Additionally, work to improve your startup’s invoicing. Use the latest software and techniques, such as texting the invoice, so your clients know exactly what they owe you and when.
Finally, consider expanding the methods of payment your company is willing to accept for the goods and/or services it provides—the more options your customers have to pay you, the better chance you will have of receiving prompt payment.
3. Keep Good Records, Especially of Business Loans
Another way to help your company avoid debt issues is to establish an effective record-keeping system. When you receive bills and invoices, log them immediately to keep good visibility of all the expenses you have, especially loan and credit card payments. This will also help you pay all your debts on time, which can help your company avoid penalty fees or collections on your company’s outstanding debts.
4. Seek Help From an Accountant
If managing finances is not your forte, you should strongly consider seeking professional assistance to help optimize your company’s finances. Find a trusted accountant who can provide sound advice on subjects such as business loans and cash flow.

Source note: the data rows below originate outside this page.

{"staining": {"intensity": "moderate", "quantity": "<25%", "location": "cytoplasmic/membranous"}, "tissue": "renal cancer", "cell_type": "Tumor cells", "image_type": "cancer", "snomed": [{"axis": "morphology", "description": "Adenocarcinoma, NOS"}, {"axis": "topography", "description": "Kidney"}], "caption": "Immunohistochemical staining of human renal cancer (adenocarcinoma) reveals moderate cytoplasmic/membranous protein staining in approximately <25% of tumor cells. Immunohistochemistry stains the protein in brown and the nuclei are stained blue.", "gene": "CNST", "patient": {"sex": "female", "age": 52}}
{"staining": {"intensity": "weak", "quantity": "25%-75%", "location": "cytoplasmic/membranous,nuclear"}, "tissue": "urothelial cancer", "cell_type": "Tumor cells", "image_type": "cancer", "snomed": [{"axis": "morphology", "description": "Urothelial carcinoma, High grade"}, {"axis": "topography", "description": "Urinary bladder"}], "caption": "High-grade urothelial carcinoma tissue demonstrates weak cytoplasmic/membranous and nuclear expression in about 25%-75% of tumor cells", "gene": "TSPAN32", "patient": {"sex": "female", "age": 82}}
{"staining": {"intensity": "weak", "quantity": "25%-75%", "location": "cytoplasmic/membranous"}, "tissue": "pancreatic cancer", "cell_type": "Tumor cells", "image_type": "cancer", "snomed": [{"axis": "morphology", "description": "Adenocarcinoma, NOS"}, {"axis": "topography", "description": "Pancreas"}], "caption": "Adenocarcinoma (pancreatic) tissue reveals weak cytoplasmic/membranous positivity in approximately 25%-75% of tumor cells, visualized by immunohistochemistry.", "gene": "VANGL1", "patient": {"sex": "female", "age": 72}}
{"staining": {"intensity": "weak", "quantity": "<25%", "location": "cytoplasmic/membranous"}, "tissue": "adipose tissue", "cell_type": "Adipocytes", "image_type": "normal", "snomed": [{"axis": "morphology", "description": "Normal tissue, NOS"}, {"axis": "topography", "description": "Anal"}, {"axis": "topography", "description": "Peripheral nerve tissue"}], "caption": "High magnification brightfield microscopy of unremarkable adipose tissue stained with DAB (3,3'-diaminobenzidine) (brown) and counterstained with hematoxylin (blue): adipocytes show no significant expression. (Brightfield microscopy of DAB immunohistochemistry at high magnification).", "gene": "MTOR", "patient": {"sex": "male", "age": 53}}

A skilled accountant can help you make informed decisions about financing, business loans, and the use of company credit cards. This advice can help your startup take advantage of fleeting opportunities and avoid pitfalls that could otherwise hurt your company immediately.
Startup owners don’t have to fear using debt or credit to get their businesses up and running. Follow these four tips to help maintain good cash flow while avoiding the hazards that come with using loans and lines of credit to finance a young company.